Cardinal Sean Brady, Archbishop of Armagh and Primate of All-Ireland, warned that Catholic hospitals may sue the State over their plans to force such institutions to provide abortions when necessary to save the life of a woman.
The outline of the Protection of Human Life During Pregnancy Bill states that no institution, organisation, or third party can refuse to provide a termination to a woman on grounds of conscientious objection.
Individuals can opt out on the basis of their religious beliefs but an institution cannot invoke such a right.
Cardinal Brady described this section of the bill as “totally unacceptable”, “potentially menacing”, and a “denial of fundamental religious freedoms”.
He said it would have “serious implications for the existing legal and constitutional arrangements that respect the legitimate autonomy and religious ethos of faith-based institutions”.
“It would also pose serious difficulties for the conscientious beliefs of many citizens,” he said.
Under the heads of bill, abortions can take place at 19 public maternity hospitals. Sixteen are HSE managed but the Rotunda, Coombe, and National Maternity Hospital on Holles St are voluntary hospitals. While the Rotunda has a Protestant ethos, the Archbishop of Dublin is ex officio chairman of the board of Holles St and it has three other priests as governors.

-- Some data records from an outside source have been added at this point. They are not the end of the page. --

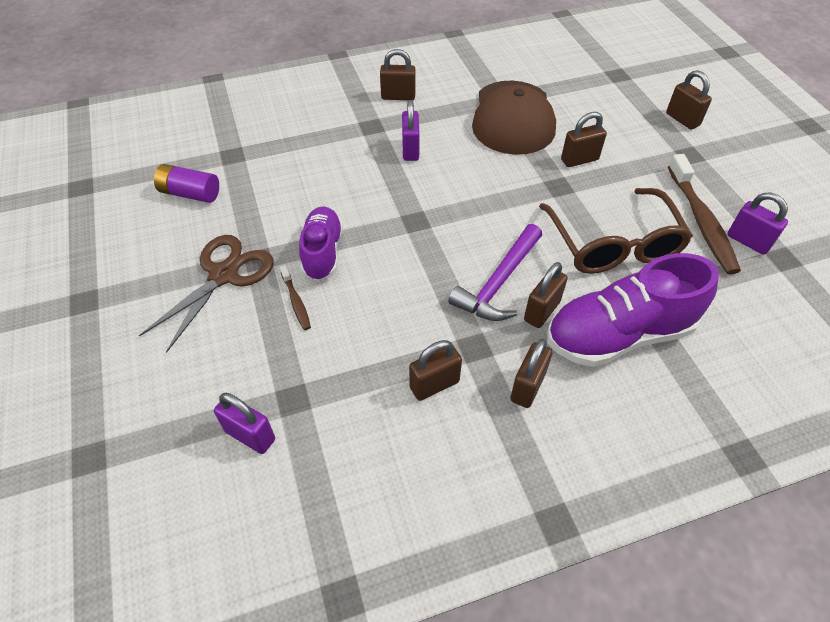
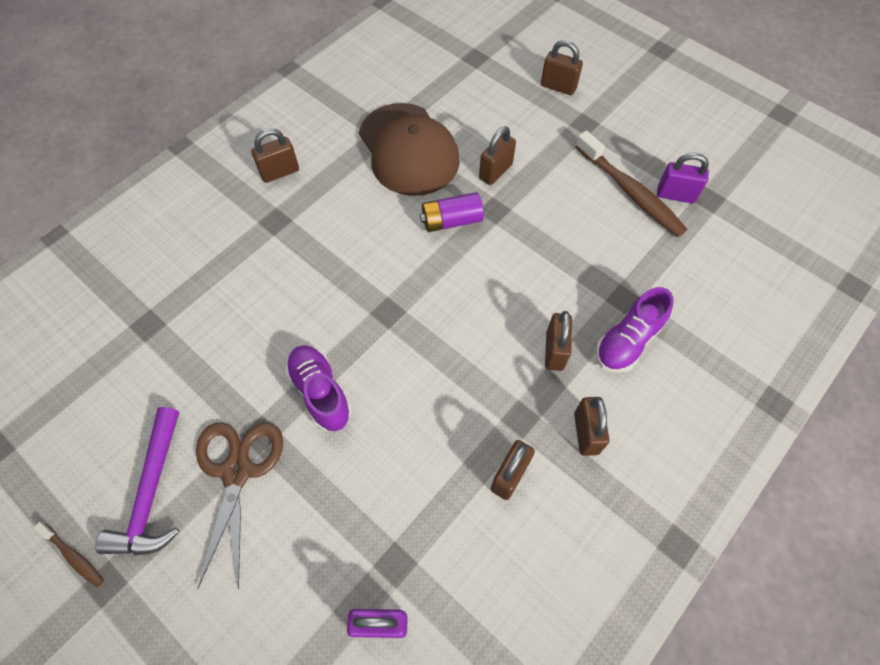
camera: 30 degrees left, 10 degrees up
(190, 193) = (132, 394): purple battery -> purple battery (451, 221)
(296, 302) = (330, 461): brown toothbrush -> brown toothbrush (73, 556)
(410, 150) = (332, 232): purple padlock -> none
(499, 282) = (502, 340): purple hammer -> purple hammer (152, 492)
(613, 245) = (574, 251): brown glasses -> none
(618, 335) = (627, 341): purple shoe -> purple shoe, size x0.62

Kathleen Lynch, the junior health minister, said the Church had the right to have its opinion heard but: “We cannot legislate for a particular ethos, we have to legislate for all of the people... If the State — and the State being you, me, the taxpayer — are funding hospitals, which we are, I think the State has the right to expect that those institutions would comply with the law of the land.”
Tánaiste and Labour leader Eamon Gilmore said: “They are entitled to express their point of view because it’s a democratic country. But the laws of this country are made by those of us who are elected by the people, and are charged with that responsibility.”